PASSAGE PROVIDED -
[Start of section]

Improving oropharyngeal cancer survival rates necessitates better coordination of survivorship care between oncology teams and primary care providers, according to a speaker at the Oncology Nursing Society (ONS) 42nd Annual Congress, held May 4–7 in Denver.

“We need to improve patient education about survivorship and long-term care,” said Minoka Hicks, RN, BSN, BA, OCN, of the Duke Cancer Institute in Durham, North Carolina.

Most oropharyngeal and laryngeal cancers are diagnosed before they have spread to adjacent organs or metastasized to distant sites. The United States sees about 13,400 people newly diagnosed with laryngeal cancers each year, and more than 48,300 with oropharyngeal cancers.

Tobacco is a risk factor for both types of cancer, but pathogenic strains of human papillomavirus (HPV) explain a growing proportion of oropharyngeal malignancies. Cancer incidence related to HPV has increased by more than 200% since the late 1980s, Hicks said.

HPV-associated oropharyngeal cancers are typically diagnosed among nonsmokers with a history of multiple sexual partners. Many patients do not know their HPV status, Hicks and colleagues found.

Patients with HPV-associated cases frequently have a good prognosis: a 3-year overall survival rate of 82%, compared with 57% among HPV-negative patients. Head and neck cancer is now frequently treated with curative intent even at late stages.

That highlights the importance of survivorship care planning (SCP), which should occur no later than 6 months after treatment is completed, Hicks said.

The research team sought to identify patients’ SCP education needs, administering needs-assessment questionnaires during medical oncology, radiation oncology, and otolaryngology clinic appointments. The four-page, anonymous questionnaires asked about 41 participating patients’ lifestyle behaviors, knowledge of long-term treatment effects, and healthcare follow-up planning.

Ninety-six percent of patients reported that they are not current smokers; 59% reported having smoked in the past. Only 10% reported being diagnosed with HPV; 76% said they had not been diagnosed with HPV, and 12% were unsure.

The surveys revealed that among the 86% of patients who had primary care providers, nearly 20% did not believe their primary providers were aware that they had been diagnosed with head and neck cancer. Yet 86% of survey responses indicated that patients believed their oncology team and primary care providers “work together to provide the best care,” and 63% reported that they know how frequently they will need cancer check-ups after completing treatment; 61% reported that they know what testing they will undergo at those cancer check-ups.

The research team plans to explore developing a specialized head and neck cancer SCP to replace the currently-available generic American Society of Clinical Oncology cancer SCP template.

[End of section]

EXERCISE BRIEF -
Answer these questions from the report on survivorship care for oropharyngeal cancer:
1. Where and when was the Oncology Nursing Society 42nd Annual Congress held?
2. What 3-year overall survival rate does the report give for patients with HPV-associated cases?
3. How many patients took part in the needs-assessment questionnaires?

Collected data entries
[Start of section]

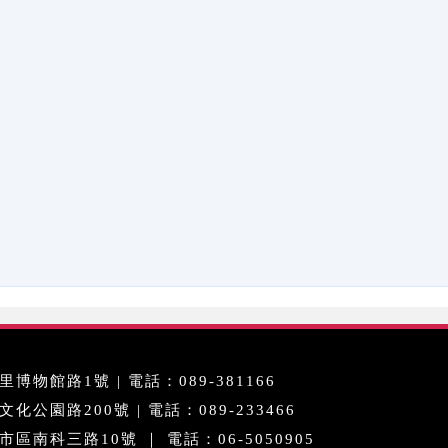
博物館路1號 | 電話：089-381166
公園路200號 | 電話：089-233466
區南科三路10號 ｜ 電話：06-5050905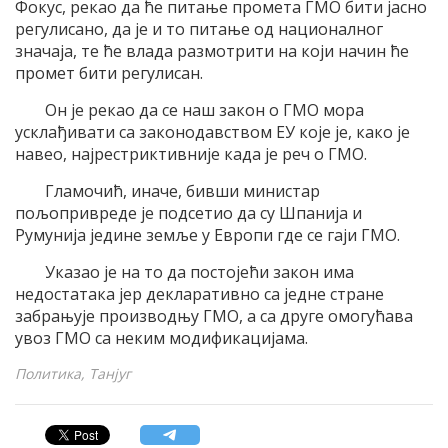
Фокус, рекао да ће питање промета ГМО бити јасно
регулисано, да је и то питање од националног
значаја, те ће влада размотрити на који начин ће
промет бити регулисан.
Он је рекао да се наш закон о ГМО мора
усклађивати са законодавством ЕУ које је, како је
навео, најрестриктивније када је реч о ГМО.
Гламочић, иначе, бивши министар
пољопривреде је подсетио да су Шпанија и
Румунија једине земље у Европи где се гаји ГМО.
Указао је на то да постојећи закон има
недостатака јер декларативно са једне стране
забрањује производњу ГМО, а са друге омогућава
увоз ГМО са неким модификацијама.
Политика, Танјуг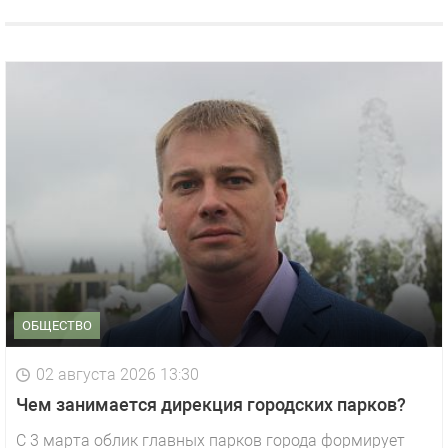
ОБЩЕСТВО
02 августа 2026 13:30
Чем занимается дирекция городских парков?
С 3 марта облик главных парков города формирует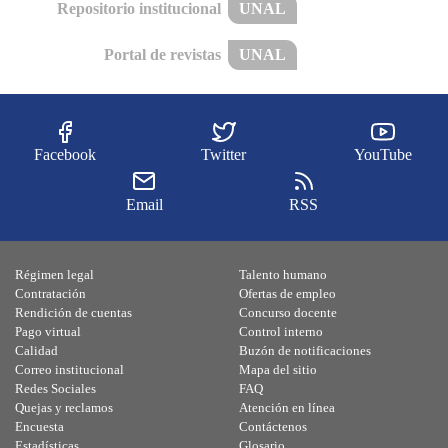
Repositorio institucional
UNAL
Portal de revistas
UNAL
Facebook
Twitter
YouTube
Email
RSS
Régimen legal
Talento humano
Contratación
Ofertas de empleo
Rendición de cuentas
Concurso docente
Pago virtual
Control interno
Calidad
Buzón de notificaciones
Correo institucional
Mapa del sitio
Redes Sociales
FAQ
Quejas y reclamos
Atención en línea
Encuesta
Contáctenos
Estadísticas
Glosario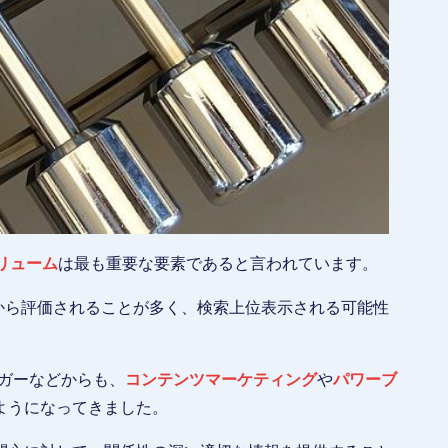
リューム
は最も重要な要素であると言われています。
から評価されることが多く、検索上位表示される可能性
ガーなどからも、
コンテンツマーケティング
や
パワーブ
ようになってきました。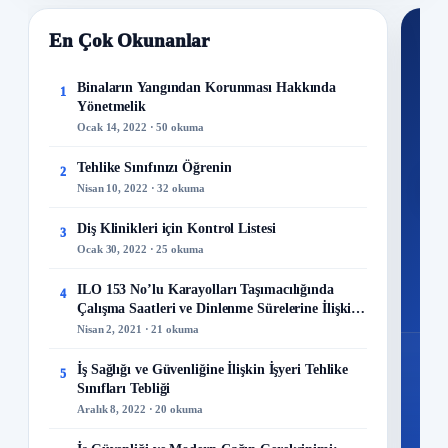
En Çok Okunanlar
Nİ
Ku
Binaların Yangından Korunması Hakkında
1
Yönetmelik
300+
Ocak 14, 2022 · 50 okuma
kuru
Tehlike Sınıfınızı Öğrenin
2
M
Nisan 10, 2022 · 32 okuma
Diş Klinikleri için Kontrol Listesi
3
Ocak 30, 2022 · 25 okuma
48
ILO 153 No’lu Karayolları Taşımacılığında
4
Mo
Çalışma Saatleri ve Dinlenme Sürelerine İlişkin
Sözleşme
Nisan 2, 2021 · 21 okuma
İş Sağlığı ve Güvenliğine İlişkin İşyeri Tehlike
5
Sınıfları Tebliği
Aralık 8, 2022 · 20 okuma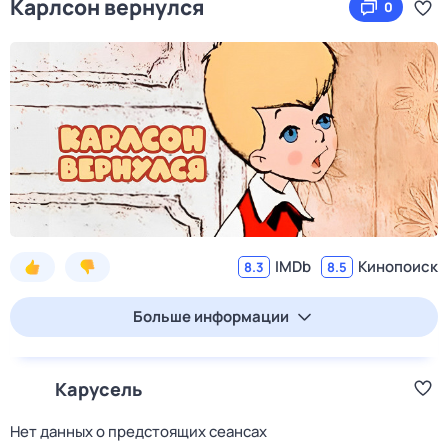
Карлсон вернулся
0
IMDb
Кинопоиск
8.3
8.5
Больше информации
Карусель
Нет данных о предстоящих сеансах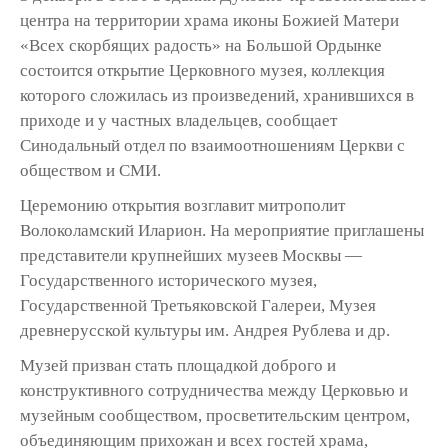
центра на территории храма иконы Божией Матери
«Всех скорбящих радость» на Большой Ордынке
состоится открытие Церковного музея, коллекция
которого сложилась из произведений, хранившихся в
приходе и у частных владельцев, сообщает
Синодальный отдел по взаимоотношениям Церкви с
обществом и СМИ.
Церемонию открытия возглавит митрополит
Волоколамский Иларион. На мероприятие приглашены
представители крупнейших музеев Москвы —
Государственного исторического музея,
Государственной Третьяковской Галереи, Музея
древнерусской культуры им. Андрея Рублева и др.
Музей призван стать площадкой доброго и
конструктивного сотрудничества между Церковью и
музейным сообществом, просветительским центром,
объединяющим прихожан и всех гостей храма,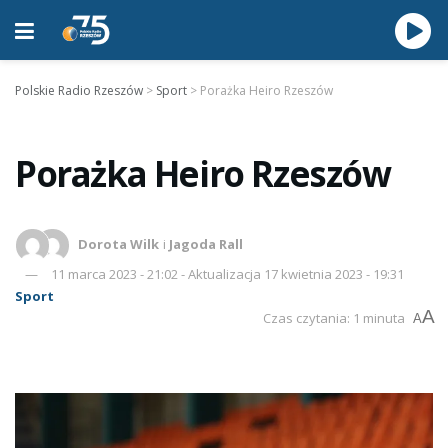
Polskie Radio Rzeszów
>
Sport
>
Porażka Heiro Rzeszów
Porażka Heiro Rzeszów
Dorota Wilk
i
Jagoda Rall
11 marca 2023 - 21:02 - Aktualizacja 17 kwietnia 2023 - 19:31
Sport
A
Czas czytania: 1 minuta
A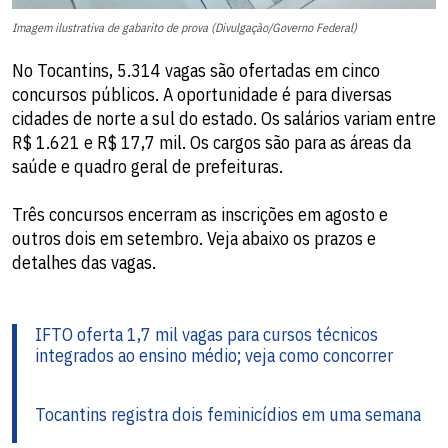
Imagem ilustrativa de gabarito de prova (Divulgação/Governo Federal)
No Tocantins, 5.314 vagas são ofertadas em cinco
concursos públicos. A oportunidade é para diversas
cidades de norte a sul do estado. Os salários variam entre
R$ 1.621 e R$ 17,7 mil. Os cargos são para as áreas da
saúde e quadro geral de prefeituras.
Três concursos encerram as inscrições em agosto e
outros dois em setembro. Veja abaixo os prazos e
detalhes das vagas.
IFTO oferta 1,7 mil vagas para cursos técnicos
integrados ao ensino médio; veja como concorrer
Tocantins registra dois feminicídios em uma semana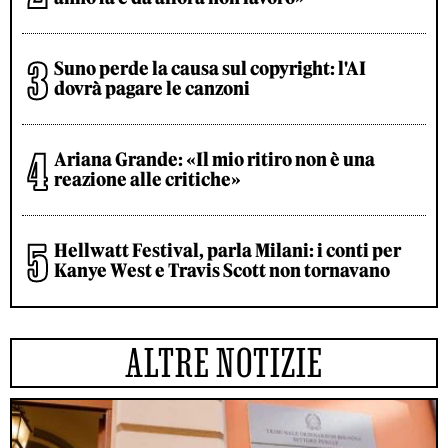
Suno perde la causa sul copyright: l'AI
dovrà pagare le canzoni
Ariana Grande: «Il mio ritiro non è una
reazione alle critiche»
Hellwatt Festival, parla Milani: i conti per
Kanye West e Travis Scott non tornavano
ALTRE NOTIZIE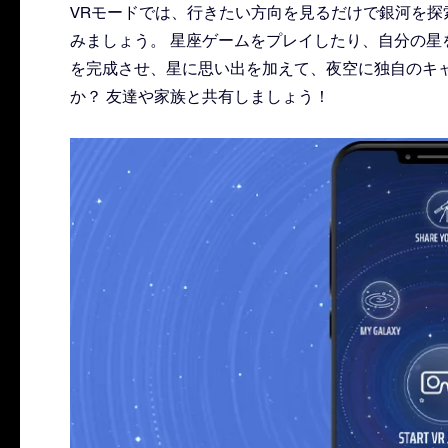
VRモードでは、行きたい方向を見るだけで銀河を探
みましょう。 星座ゲームをプレイしたり、自分の星
を完成させ、星に思い出を加えて、夜空に独自のキャ
か？ 友達や家族と共有しましょう！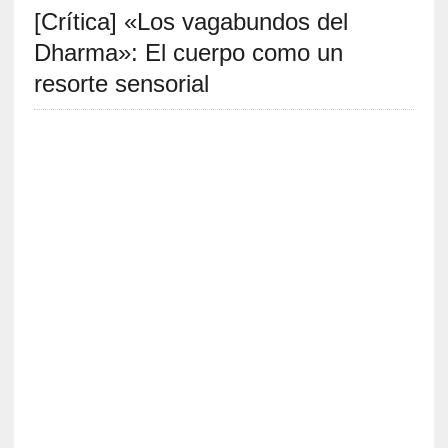
[Crítica] «Los vagabundos del
S
R
Dharma»: El cuerpo como un
E
resorte sensorial
C
I
E
N
T
E
S
[
E
n
t
r
e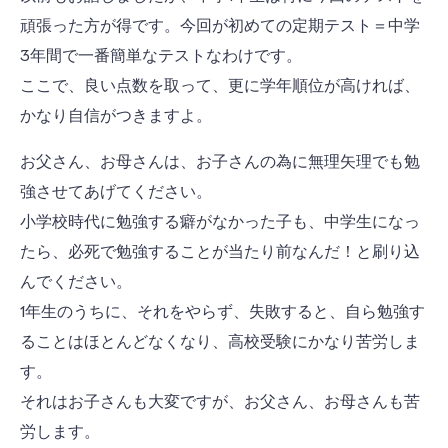
頑張った方が得です。今回が初めての定期テスト＝中学
3年間で一番簡単なテストなわけです。
ここで、良い点数を取って、更に学年順位が高ければ、
かなり自信がつきますよ。
お父さん、お母さんは、お子さんの為に無理矢理でも勉
強させてあげてください。
小学校時代に勉強する癖がなかった子も、中学生になっ
たら、必死で勉強することが当たり前なんだ！と刷り込
んでください。
1年生のうちに、それをやらず、失敗すると、自ら勉強す
ることはほとんどなくなり、高校受験にかなり苦労しま
す。
それはお子さんも大変ですが、お父さん、お母さんも苦
労します。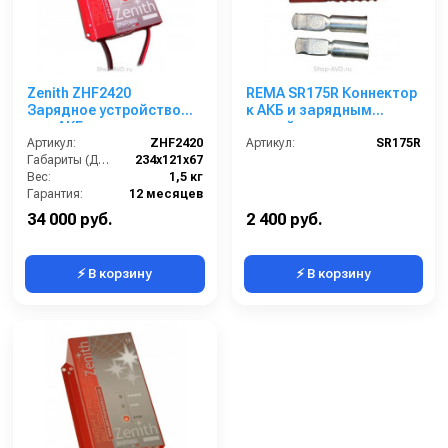
Zenith ZHF2420
REMA SR175R Коннектор
Зарядное устройство
к АКБ и зарядным
для АКБ
устройствам
Артикул:
ZHF2420
Артикул:
SR175R
Габариты (ДхШхВ):
234х121х67
Вес:
1,5 кг
Гарантия:
12 месяцев
34 000 руб.
2 400 руб.
⚡ В корзину
⚡ В корзину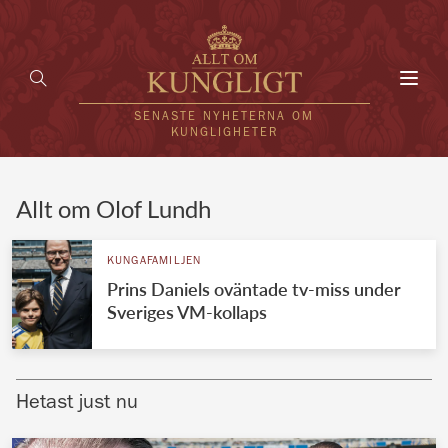
Toggl
navig
SENASTE NYHETERNA OM
KUNGLIGHETER
HEM
Allt om Olof Lundh
KUNGAFAMILJEN
KUNGAFAMILJEN
Prins Daniels oväntade tv-miss under
UTLÄNDSKT
Sveriges VM-kollaps
KÄNDISAR
VÄRLDENS KUNGAHUS
Hetast just nu
Svenska kungahuset
REDAKTION
Brittiska kungahuset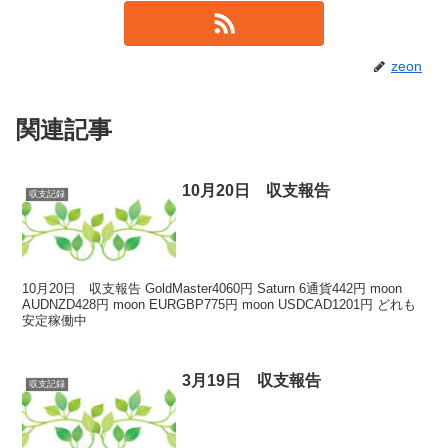
zeon
関連記事
10月20日 収支報告
収支記録
10月20日 収支報告 GoldMaster4060円 Saturn 6通貨442円 moon
AUDNZD428円 moon EURGBP775円 moon USDCAD1201円 どれも
安定稼働中
3月19日 収支報告
収支記録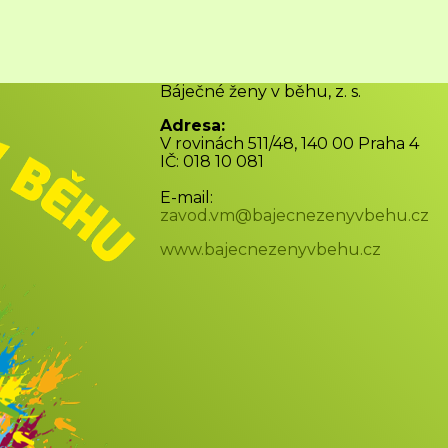
Báječné ženy v běhu, z. s.
Adresa:
V rovinách 511/48, 140 00 Praha 4
IČ: 018 10 081
E-mail:
zavod.vm@bajecnezenyvbehu.cz
www.bajecnezenyvbehu.cz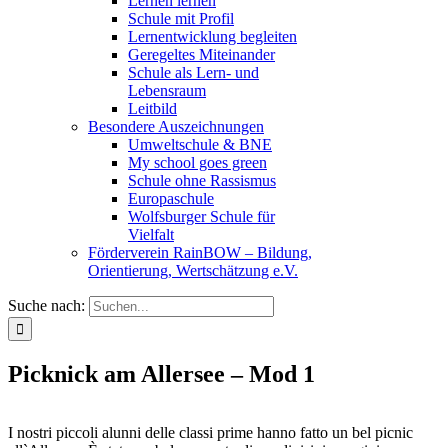
Lernen lernen
Schule mit Profil
Lernentwicklung begleiten
Geregeltes Miteinander
Schule als Lern- und
Lebensraum
Leitbild
Besondere Auszeichnungen
Umweltschule & BNE
My school goes green
Schule ohne Rassismus
Europaschule
Wolfsburger Schule für
Vielfalt
Förderverein RainBOW – Bildung,
Orientierung, Wertschätzung e.V.
Suche nach:
Picknick am Allersee – Mod 1
I nostri piccoli alunni delle classi prime hanno fatto un bel picnic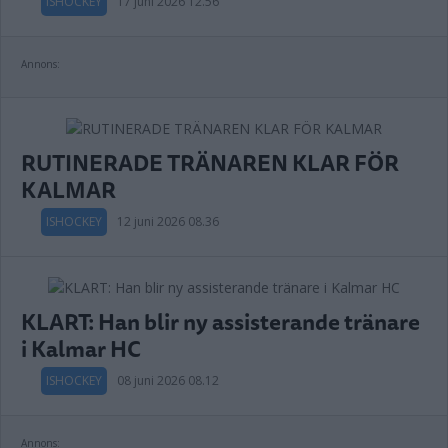
ISHOCKEY
17 juni 2026 12.56
Annons:
RUTINERADE TRÄNAREN KLAR FÖR
KALMAR
ISHOCKEY
12 juni 2026 08.36
KLART: Han blir ny assisterande tränare
i Kalmar HC
ISHOCKEY
08 juni 2026 08.12
Annons: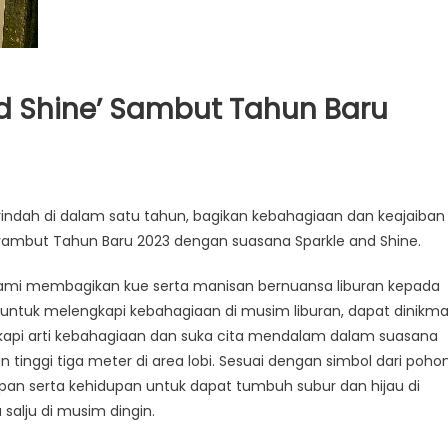
nd Shine’ Sambut Tahun Baru
ndah di dalam satu tahun, bagikan kebahagiaan dan keajaiban
ambut Tahun Baru 2023 dengan suasana Sparkle and Shine.
 kami membagikan kue serta manisan bernuansa liburan kepada
tuk melengkapi kebahagiaan di musim liburan, dapat dinikma
gkapi arti kebahagiaan dan suka cita mendalam dalam suasana
tinggi tiga meter di area lobi. Sesuai dengan simbol dari poho
n serta kehidupan untuk dapat tumbuh subur dan hijau di
salju di musim dingin.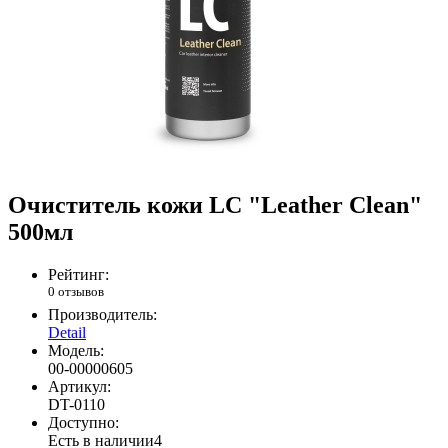
Очиститель кожи LC "Leather Clean"
500мл
Рейтинг:
0 отзывов
Производитель:
Detail
Модель:
00-00000605
Артикул:
DT-0110
Доступно:
Есть в наличии
4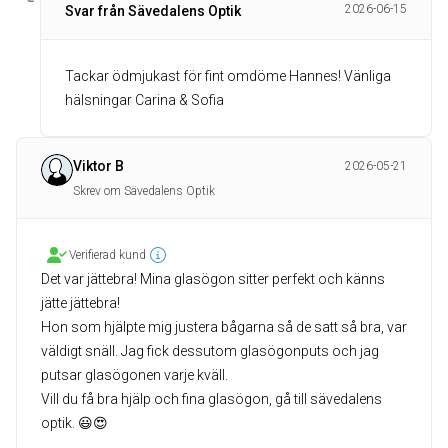
2026-06-15
Svar från Sävedalens Optik
Tackar ödmjukast för fint omdöme Hannes! Vänliga
hälsningar Carina & Sofia
Viktor B
2026-05-21
Skrev om Sävedalens Optik
Verifierad kund
Det var jättebra! Mina glasögon sitter perfekt och känns
jätte jättebra!
Hon som hjälpte mig justera bågarna så de satt så bra, var
väldigt snäll. Jag fick dessutom glasögonputs och jag
putsar glasögonen varje kväll.
Vill du få bra hjälp och fina glasögon, gå till sävedalens
optik. 😃😍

[End of section]

TASK RESPONSE -
1. Denver, May 4–7
2. 82%
3. 41